There’s a fair amount of press here. Washington Post. Lovely grand dame from the Houston Chronicle who was kind enough to watch my laptop while I got lunch. I saw NPR on the press registration list. Lots and lots of TV cameras, many from seemingly foreign media. Bloggers bloggers bloggers. What isn’t here, as far as I can tell, is politicians.

It remains a fact of American politics that a conference featuring first-hand testimony about the inhumanity inherent in occupying foreign countries is too hot for anyone seeking reelection. The politicians that send these soldiers and Marines to war will dispatch them under false pretenses, fund an endless war year after year after year after year after year and will spew patriotic doggerel about the need to always support the troops. What they won’t do, evidently, is listen to them about how they experience the war.

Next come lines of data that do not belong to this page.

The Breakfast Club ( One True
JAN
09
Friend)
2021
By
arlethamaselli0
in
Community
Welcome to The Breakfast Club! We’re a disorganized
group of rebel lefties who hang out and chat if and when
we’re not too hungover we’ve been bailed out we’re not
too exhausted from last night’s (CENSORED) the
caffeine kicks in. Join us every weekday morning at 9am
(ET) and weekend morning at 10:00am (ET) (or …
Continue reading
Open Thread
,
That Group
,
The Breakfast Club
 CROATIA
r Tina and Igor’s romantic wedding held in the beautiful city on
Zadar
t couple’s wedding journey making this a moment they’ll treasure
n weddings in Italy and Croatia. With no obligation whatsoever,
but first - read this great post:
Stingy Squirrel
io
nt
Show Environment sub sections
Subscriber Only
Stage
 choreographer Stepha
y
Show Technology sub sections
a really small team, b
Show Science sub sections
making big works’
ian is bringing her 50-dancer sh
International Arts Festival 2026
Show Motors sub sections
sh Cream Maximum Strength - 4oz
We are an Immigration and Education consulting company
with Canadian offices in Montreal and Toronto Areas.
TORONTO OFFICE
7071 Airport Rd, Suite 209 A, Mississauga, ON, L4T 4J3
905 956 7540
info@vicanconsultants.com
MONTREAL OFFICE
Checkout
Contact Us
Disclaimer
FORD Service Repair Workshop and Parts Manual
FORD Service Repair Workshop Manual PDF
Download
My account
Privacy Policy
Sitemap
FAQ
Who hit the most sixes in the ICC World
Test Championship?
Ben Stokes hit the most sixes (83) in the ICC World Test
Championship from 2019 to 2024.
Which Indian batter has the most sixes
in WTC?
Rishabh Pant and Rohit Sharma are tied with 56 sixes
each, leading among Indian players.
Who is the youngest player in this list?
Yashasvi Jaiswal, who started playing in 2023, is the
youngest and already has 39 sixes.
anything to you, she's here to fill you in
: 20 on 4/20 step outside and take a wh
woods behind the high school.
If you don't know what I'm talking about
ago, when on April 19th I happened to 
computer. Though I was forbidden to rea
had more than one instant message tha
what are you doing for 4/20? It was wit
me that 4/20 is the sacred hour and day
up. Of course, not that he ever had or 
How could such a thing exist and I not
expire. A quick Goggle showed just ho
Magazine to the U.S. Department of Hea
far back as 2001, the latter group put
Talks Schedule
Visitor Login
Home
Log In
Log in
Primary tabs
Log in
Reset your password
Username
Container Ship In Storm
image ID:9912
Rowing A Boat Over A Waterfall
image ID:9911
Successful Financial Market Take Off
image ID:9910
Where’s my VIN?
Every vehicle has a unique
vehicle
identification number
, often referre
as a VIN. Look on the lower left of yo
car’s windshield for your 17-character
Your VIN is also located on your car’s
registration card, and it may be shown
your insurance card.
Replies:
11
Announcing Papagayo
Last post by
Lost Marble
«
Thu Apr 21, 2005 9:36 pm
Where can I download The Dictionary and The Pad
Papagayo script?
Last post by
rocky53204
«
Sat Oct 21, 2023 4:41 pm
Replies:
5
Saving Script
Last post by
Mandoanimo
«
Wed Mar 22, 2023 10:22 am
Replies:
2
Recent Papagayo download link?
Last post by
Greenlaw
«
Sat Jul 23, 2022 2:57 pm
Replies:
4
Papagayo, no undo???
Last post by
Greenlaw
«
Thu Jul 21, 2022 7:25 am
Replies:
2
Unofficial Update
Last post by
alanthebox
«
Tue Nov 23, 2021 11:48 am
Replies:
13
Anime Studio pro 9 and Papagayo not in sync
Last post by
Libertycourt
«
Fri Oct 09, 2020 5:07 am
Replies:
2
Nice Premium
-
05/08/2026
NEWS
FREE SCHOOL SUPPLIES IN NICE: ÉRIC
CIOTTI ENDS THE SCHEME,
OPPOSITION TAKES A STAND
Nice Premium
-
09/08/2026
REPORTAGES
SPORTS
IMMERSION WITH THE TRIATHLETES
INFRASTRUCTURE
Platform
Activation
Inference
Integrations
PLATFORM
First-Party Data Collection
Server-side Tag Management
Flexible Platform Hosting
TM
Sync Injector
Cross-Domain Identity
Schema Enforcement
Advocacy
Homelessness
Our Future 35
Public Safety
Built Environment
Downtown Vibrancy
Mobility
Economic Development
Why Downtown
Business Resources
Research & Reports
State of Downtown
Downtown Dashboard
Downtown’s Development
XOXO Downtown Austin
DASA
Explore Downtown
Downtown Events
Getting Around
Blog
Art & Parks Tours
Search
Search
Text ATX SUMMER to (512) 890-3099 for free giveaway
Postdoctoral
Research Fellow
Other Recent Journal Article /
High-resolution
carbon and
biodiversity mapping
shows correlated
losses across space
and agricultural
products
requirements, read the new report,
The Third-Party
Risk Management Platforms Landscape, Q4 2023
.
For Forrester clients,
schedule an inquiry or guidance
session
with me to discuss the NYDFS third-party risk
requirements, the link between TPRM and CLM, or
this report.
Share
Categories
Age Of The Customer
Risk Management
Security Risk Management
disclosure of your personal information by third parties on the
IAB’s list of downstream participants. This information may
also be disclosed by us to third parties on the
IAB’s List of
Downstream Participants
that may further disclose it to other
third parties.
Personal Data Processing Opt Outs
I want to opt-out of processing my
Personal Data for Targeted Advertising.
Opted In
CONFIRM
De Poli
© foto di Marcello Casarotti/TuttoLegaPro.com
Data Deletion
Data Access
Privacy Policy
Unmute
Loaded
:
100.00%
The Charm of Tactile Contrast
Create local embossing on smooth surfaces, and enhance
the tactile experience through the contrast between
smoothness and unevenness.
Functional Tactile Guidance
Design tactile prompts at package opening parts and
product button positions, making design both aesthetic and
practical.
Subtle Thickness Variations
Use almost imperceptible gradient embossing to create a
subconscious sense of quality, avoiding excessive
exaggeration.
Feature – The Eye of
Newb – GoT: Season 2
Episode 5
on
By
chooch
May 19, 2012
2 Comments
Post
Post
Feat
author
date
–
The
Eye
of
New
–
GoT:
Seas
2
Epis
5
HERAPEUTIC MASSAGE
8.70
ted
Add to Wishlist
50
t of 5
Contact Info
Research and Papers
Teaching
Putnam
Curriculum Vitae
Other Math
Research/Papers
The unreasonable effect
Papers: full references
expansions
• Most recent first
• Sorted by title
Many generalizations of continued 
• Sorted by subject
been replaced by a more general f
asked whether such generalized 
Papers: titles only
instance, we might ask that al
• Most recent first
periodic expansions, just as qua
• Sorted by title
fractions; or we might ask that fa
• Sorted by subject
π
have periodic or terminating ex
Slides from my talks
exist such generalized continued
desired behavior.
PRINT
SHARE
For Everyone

Iraq Veterans Against the War’s Geoff Millard told me this in January:

Millard, like many soldiers, switches from intensity to self-depricating humor in the same sentence. His tattoos, peeking out from his black IVAW hoodie, mark him as the punk rock kid he was growing up in Buffalo, N.Y. And the unity that the hardcore scene preaches is evident in his attitude toward his fellow veterans, no matter their politics. Vets for Freedom, he says, should tell their own service stories. “I think the American public should hear their experiences as well, not just IVAW. We’re the ones just happening to take the initiative to tell the American people, because we feel they don’t get these stories,” he said. “I think the American people need to hear the experience of not just us but all veterans, from veterans themselves.” As Millard spoke, an Iraq vet, who had arrived unannounced on his doorstep at four that morning, was upstairs napping.